Environmental Advisory Board member Dusty Hall asked Clements what happens if an environmental accident forces the loss of companies and jobs, using a large employer like Cargill, on Needmore Road, as an example.

“Right now the program protects them, protects their well. This scenario won’t,” Hall said.

The proposed changes seemingly put the city at odds with the Miami Conservancy District as well. The Conservancy District leads the Aquifer Preservation Subdistrict, partnering with federal, state and local governments to continually monitor and analyze the aquifer’s condition on a larger geographic scale. The subdistrict includes all, or portions of Butler, Clark, Greene, Hamilton, Miami, Montgomery, Preble, Shelby, and Warren counties.

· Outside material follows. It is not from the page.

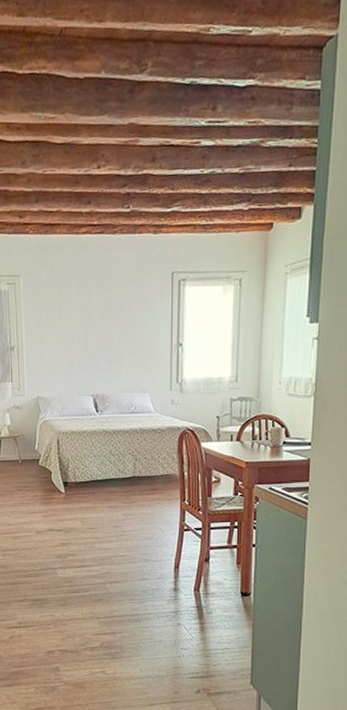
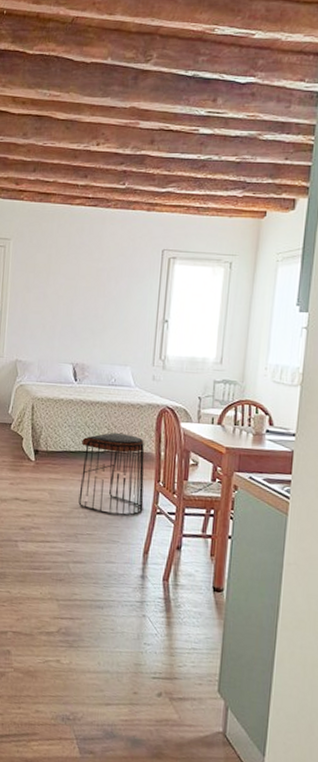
stool: none [108,458,171,536] -> present [78,432,145,517]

“We strongly recommend that the City of Dayton carefully evaluate the potential consequences of the proposed changes to the Source Water Protection Area policies,” wrote Janet Bly, Miami Conservancy District general manager in a June 4 letter to Dayton City Manager Tim Riordan.

“Additionally, the new source water protection area policy does not seem to adequately consider the possibility of a catastrophic groundwater contamination incident,” Bly wrote. “Restricting risk reduction source water protection strategies to the new Well Head Operation Overlay District and Water Protection Overly District may not be sufficient given the aquifer susceptibility and vulnerability to contamination.”

Both Gearhardt and Staub think the threat to groundwater from the relatively small amounts of industrial chemicals they keep on hand indoors pales in comparison to the up to 30,000 gallons of chemicals or crude carried on nearby rail cars. “And not just one car goes off the tracks in a derailment,” Gearhardt said.

The Dayton Daily News reported June 29 that Ohio ranks third in the nation in hazardous material leaks during transport. Michele Simmons, environmental manager for Dayton, told the paper she believes the federal government should require most dangerous rail shipments to be rerouted around the city’s well field because a serious accident could foul the entire region’s groundwater.

Why the change now?

“I think the commission and the city leaders have finally gotten the message that there’s an ordinance out there that is preventing businesses from growing, that’s preventing businesses in the area, that’s impacting property values,” said Gearhardt, the owner and vice president of JBK Manufacturing and Development Co. on Troy Street within the program boundary in Dayton.

“The fact that people are willing to listen is what really started moving the ball,” Gearhardt said.

Clements said those voices have been heard.

“Over the years businesses came back and said, ‘You know, there was no way we would be able to know what we would need 26 years from now.’ And with the rigidity of the program, businesses may have had to move out of this area to grow,” Clements said.